▶ **What needs to be done**:
Go over the records and copy every line with the string "Humanismus".

[Stored data]
—————
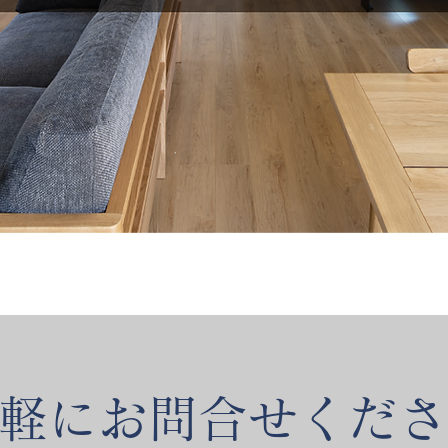
気軽にお問合せくだ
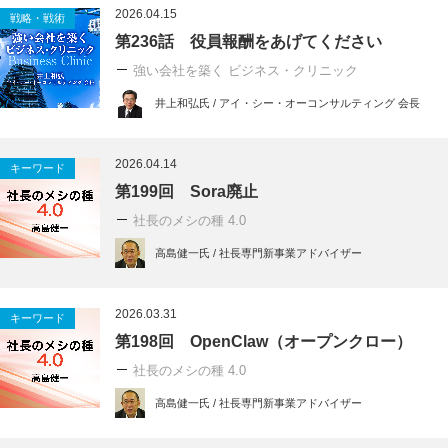
2026.04.15
戦略・戦術
第236話 役員報酬をあげてください
強い会社を築く ビジネス・クリニック
井上和弘氏 / アイ・シー・オーコンサルティング 会長
2026.04.14
キーワード
第199回 Sora廃止
社長のメシの種 4.0
高島健一氏 / 社長専門新事業アドバイザー
2026.03.31
キーワード
第198回 OpenClaw（オープンクロー）
社長のメシの種 4.0
高島健一氏 / 社長専門新事業アドバイザー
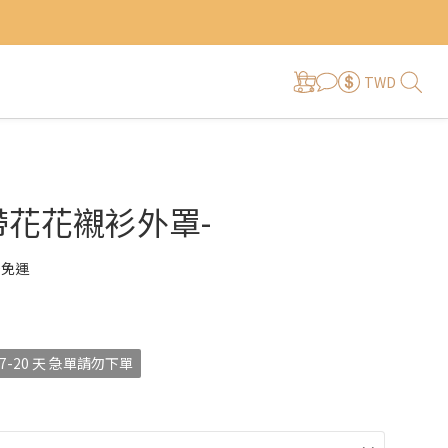
TWD
帶花花襯衫外罩-
0免運
-20 天 急單請勿下單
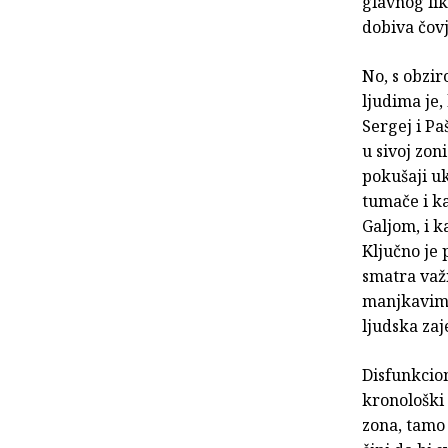
glavnog lik
dobiva čov
No, s obzir
ljudima je,
Sergej i Pa
u sivoj zon
pokušaji uk
tumače i k
Galjom, i k
Ključno je 
smatra važ
manjkavim. 
ljudska zaj
Disfunkcion
kronološki 
zona, tamo 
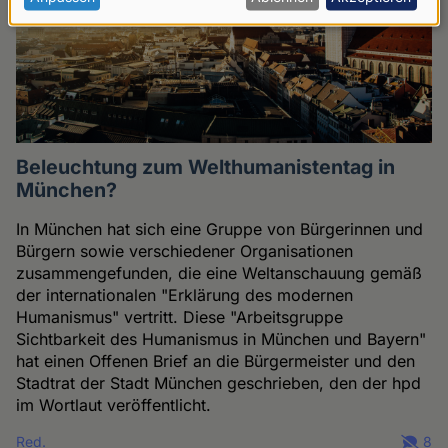
Daten
und
Cookies
Beleuchtung zum Welthumanistentag in
München?
In München hat sich eine Gruppe von Bürgerinnen und
Bürgern sowie verschiedener Organisationen
zusammengefunden, die eine Weltanschauung gemäß
der internationalen "Erklärung des modernen
Humanismus" vertritt. Diese "Arbeitsgruppe
Sichtbarkeit des Humanismus in München und Bayern"
hat einen Offenen Brief an die Bürgermeister und den
Stadtrat der Stadt München geschrieben, den der hpd
im Wortlaut veröffentlicht.
Red.
8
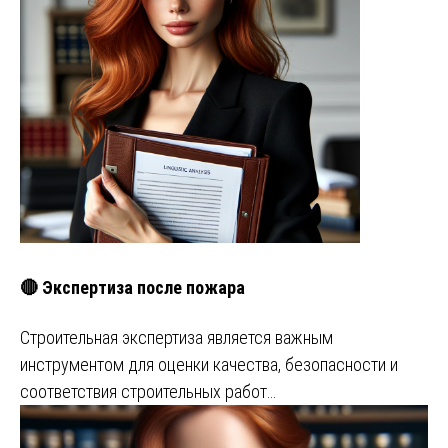
🔴 Экспертиза после пожара
Строительная экспертиза является важным
инструментом для оценки качества, безопасности и
соответствия строительных работ…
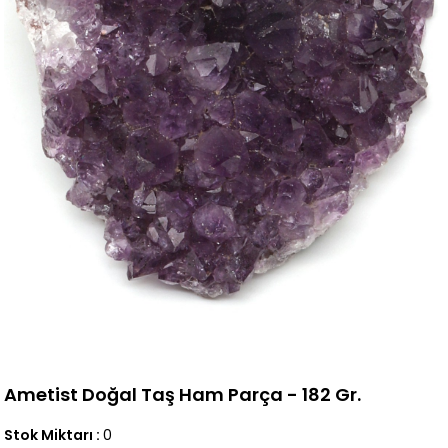
Ametist Doğal Taş Ham Parça - 182 Gr.
Stok Miktarı
:
0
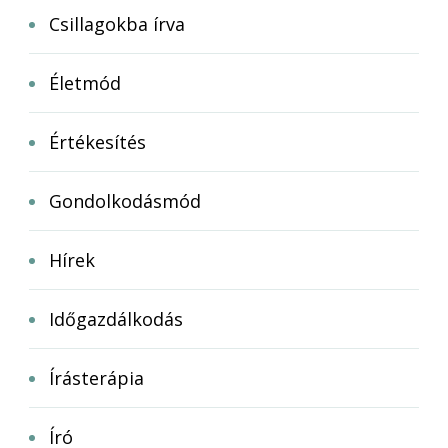
Csillagokba írva
Életmód
Értékesítés
Gondolkodásmód
Hírek
Időgazdálkodás
Írásterápia
Író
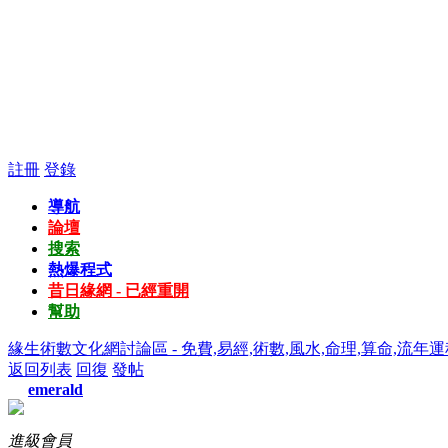
註冊
登錄
導航
論壇
搜索
熱爆程式
昔日緣網 - 已經重開
幫助
緣生術數文化網討論區 - 免費,易經,術數,風水,命理,算命,流年運
返回列表
回復
發帖
emerald
進級會員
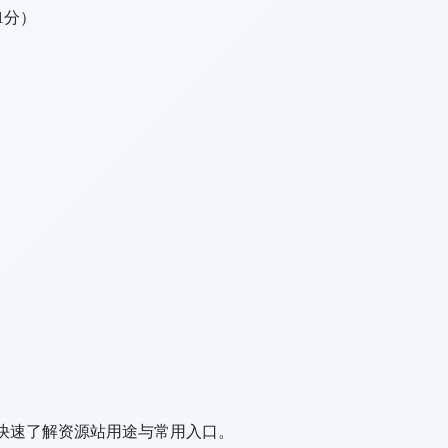
1分）
户快速了解资源站用途与常用入口。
—————
▶ **Answer space**:
Humanismus" vertritt. Diese "Arbeitsgruppe
Sichtbarkeit des Humanismus in München und Bayern"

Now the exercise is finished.